▸ Arbeitsanweisungen:
• a. Beantworte anhand des Textes über die ukrainischen Waisenkinder in Gstaad diese Fragen:
(i) Wer kümmerte sich um die Betreuung der Kinder?
(ii) Aus welcher Einrichtung in welcher Stadt kamen die Kinder?
(iii) Wer empfing die Kinder bei ihrer Ankunft im Saanenland?
• b. Führe den Text über die ukrainischen Waisenkinder in Gstaad nach seinem letzten Satz weiter.

▸ Text:
· · · ·

50 Ukrainische Waisenkinder in Gstaad

  29.04.2022 Gstaad

Seit letztem Wochenende sind in Gstaad 50 Waisenkinder vorübergehend untergebracht. Für ihre Betreuung sorgten sowohl die mitgereisten Betreuerinnen als auch die Stiftung Zugang B. Eine grosse Herausforderung bildet das Recht auf Schulbildung der Mädchen und Buben im volksschulpflichtigen Alter.

KEREM S. MAURER
«Nur zwei Tage bevor die 50 Waisenkinder aus dem Zentrum für soziale und psychologische Rehabilitation in Kramatorsk (Donbassregion, Ostukraine) in Gstaad eintrafen, erfolgte die offizielle Mitteilung des Kantons an die Gemeinde Saanen», erklärt Saanens Verwaltungsdirektor Roman Gimmel. Danach ging alles sehr schnell. Bereits am Samstag erreichten die elternlosen ukrainischen Kinder das Saanenland, wo sie von Gemeinderätin Petra Schläppi und der Frau des ukrainischen Botschafters empfangen wurden. Laut Gundekar Giebel, Leiter Kommunikation bei der Gesundheits-, Sozial und Integrationsdirektion (GSI) des Kantons Bern, kamen die Kinder «aufgrund der Initiative einer Privatperson nach Gstaad».

· · · ·

▸ Gegebenes Material:
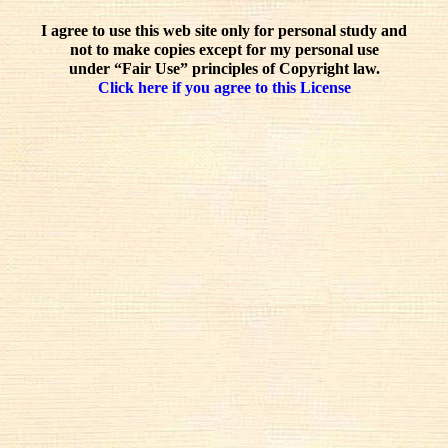
I agree to use this web site only for personal study and
not to make copies except for my personal use
under “Fair Use” principles of Copyright law.
Click here if you agree to this License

· · · ·

▸ Lösungen:
• a.
(i) Die mitgereisten Betreuerinnen und die Stiftung Zugang B.
(ii) Aus dem Zentrum für soziale und psychologische Rehabilitation in Kramatorsk.
(iii) Gemeinderätin Petra Schläppi und die Frau des ukrainischen Botschafters.

• b.
Anschlusslösung möglichst in der gleichen Region
Von den 50 Kindern sind 21 im Alter zwischen drei und sieben Jahren, 25 zwischen acht und zwölf und 4 zwischen dreizehn und sechzehn. Mit ihnen reisten sieben Betreuungspersonen an, die selber noch sieben eigene Kinder mitbrachten. Für die insgesamt 64 Personen schaffte die Gemeinde Saanen zusammen mit der Stiftung Zugang B, die sich um die Betreuung der Waisenkinder vor Ort kümmert, im Rahmen einer Zwischenlösung die nötige Infrastruktur. Eine Zwischenlösung deshalb, weil die entsprechende Lokalität ab Mitte Dezember anderweitig genutzt wird. Was geschieht danach mit den Kindern und ihren Betreuerinnen? «In der Zeit bis dahin müssen wir schauen, was für eine Anschlusslösung es gibt – wenn es eine solche dann noch braucht», sagt Lukas Zürcher, Co-Geschäftsführer der Stiftung Zugang B, auf Anfrage. Es komme darauf an, wie sich die Situation in der Ukraine entwickle. Dazu noch einmal Gundekar Giebel: «Eine alternative Unterkunft sollte möglichst in der gleichen Region sein. Wir freuen uns über entsprechende Hinweise.»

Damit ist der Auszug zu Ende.